Human rights groups plan to petition the Supreme Court to overturn the law, which they contend violates Israel's unofficial constitution protecting ''human dignity and liberty'' and a gamut of international conventions the country has signed.

Amnesty International and Human Rights Watch sent a joint letter to the Knesset, Israel's parliament, urging members to reject the bill. "The draft law barring family reunification for Palestinian spouses of Israeli citizens is profoundly discriminatory," Amnesty said in a statement. "A law permitting such blatant racial discrimination, on grounds of ethnicity or nationality, would clearly violate international human rights law and treaties which Israel has ratified and pledged to uphold."

B'Tselem, an Israeli human rights organisation, joined in the criticism of the law.
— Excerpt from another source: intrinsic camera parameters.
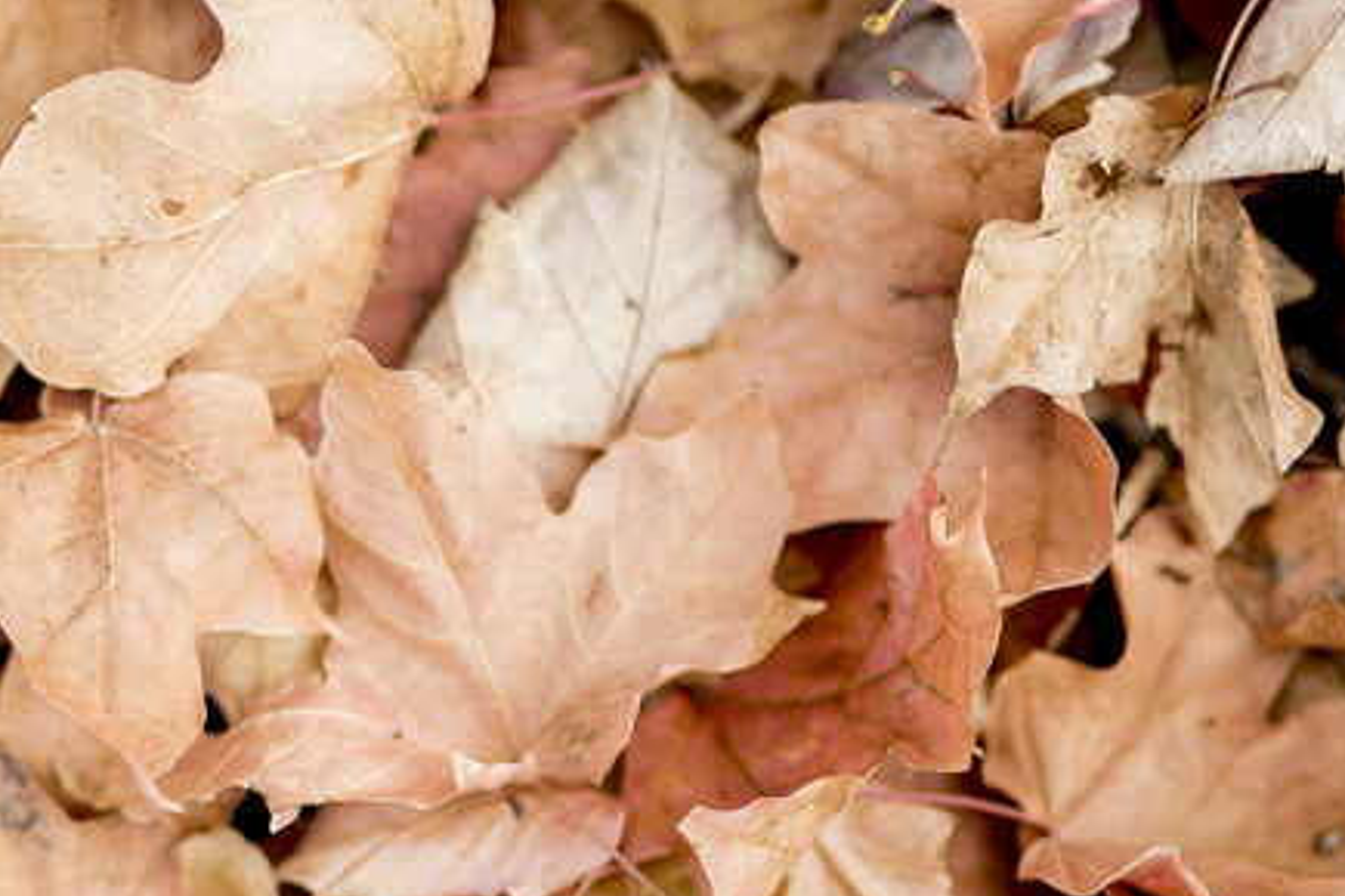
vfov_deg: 10.2
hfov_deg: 14.8
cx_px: -117
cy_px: 541
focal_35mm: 135
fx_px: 5043
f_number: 1.4
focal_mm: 50
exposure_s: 1/640
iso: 50
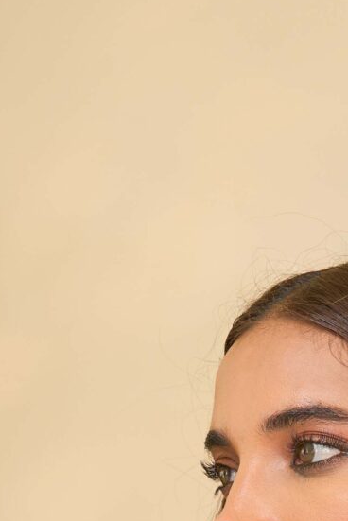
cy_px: 774
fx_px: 3765
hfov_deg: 5.3
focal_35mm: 260
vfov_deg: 7.8
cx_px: 331
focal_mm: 56
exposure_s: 1/80
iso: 200
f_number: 5.6
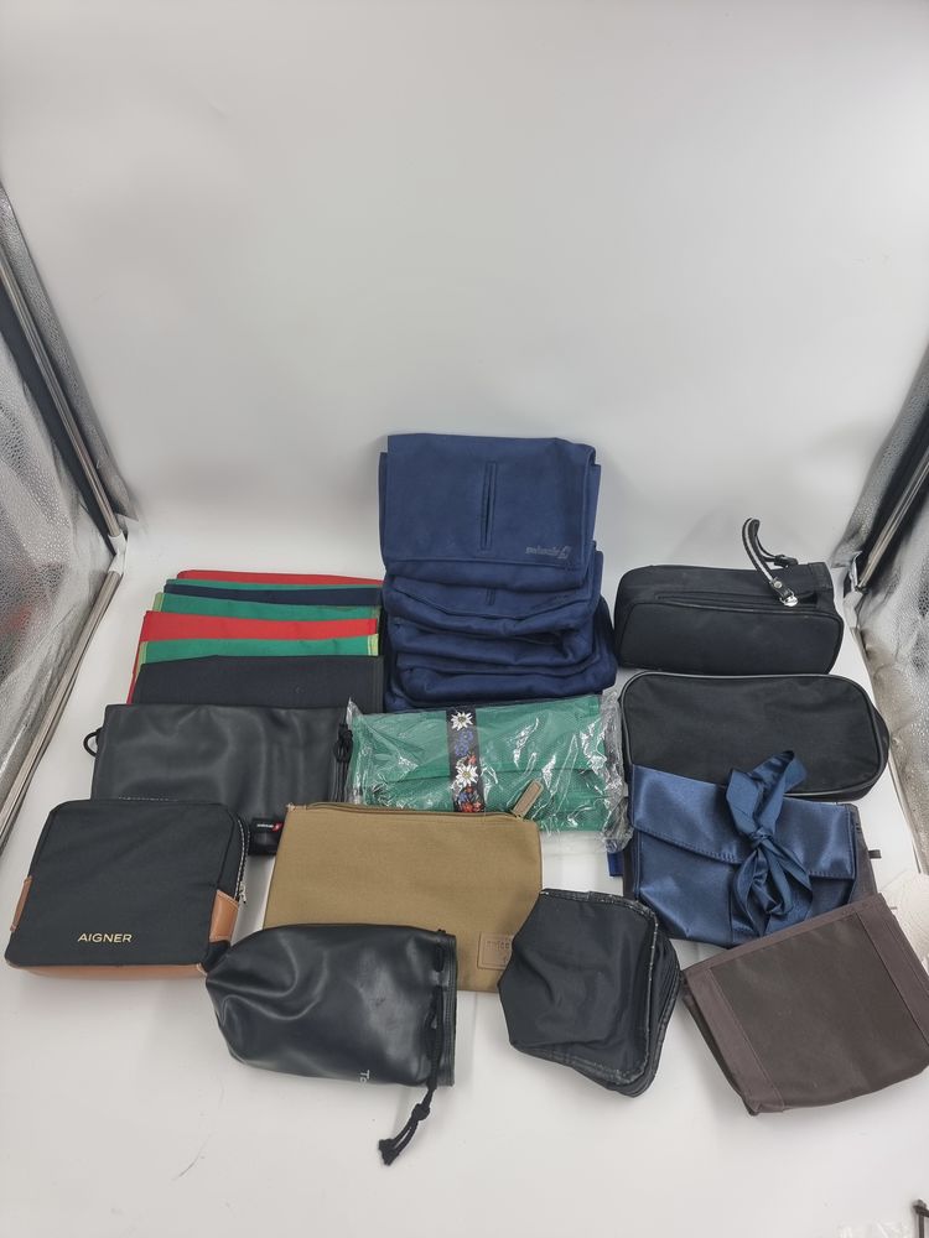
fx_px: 859
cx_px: 464
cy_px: 619
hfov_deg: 56.8
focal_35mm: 24
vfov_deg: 71.6
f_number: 1.8
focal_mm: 6.7
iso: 50
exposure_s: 1/100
Yael Stein, a spokesman, said: "This is a racist law that decides who can live here according to racist criteria."

Some Israelis believe they are sitting on a demographic time bomb, with an Israeli Arab community, already 20 per cent of the population, growing faster than the Jewish population.

I am not an anti-Semite, but an American, and a lover of freedom. This is not just about Israel. It would be wrong for anyone to do this. Any country.

And going beyond the issue of racism, this is also about the disturbing trend of citing security as a reason to suspend our most cherished ideals. Of this trend gaining too much traction in the post-9/11 world, and probably just making things worse.

Perhaps we all should become more comfortable with the idea of living with some risk for awhile, as a condition for freedom and democracy. These calls for security are becoming tiresome, and the overall conditions of such security, as a result of such focus and policy, never seems to get any better.

It's time we implement something that works, and that is reflective of our stated ideals and beliefs. Freedom and respect. Equal rights and dignity. Who would the terrorists appeal to then? A shrinking congregation.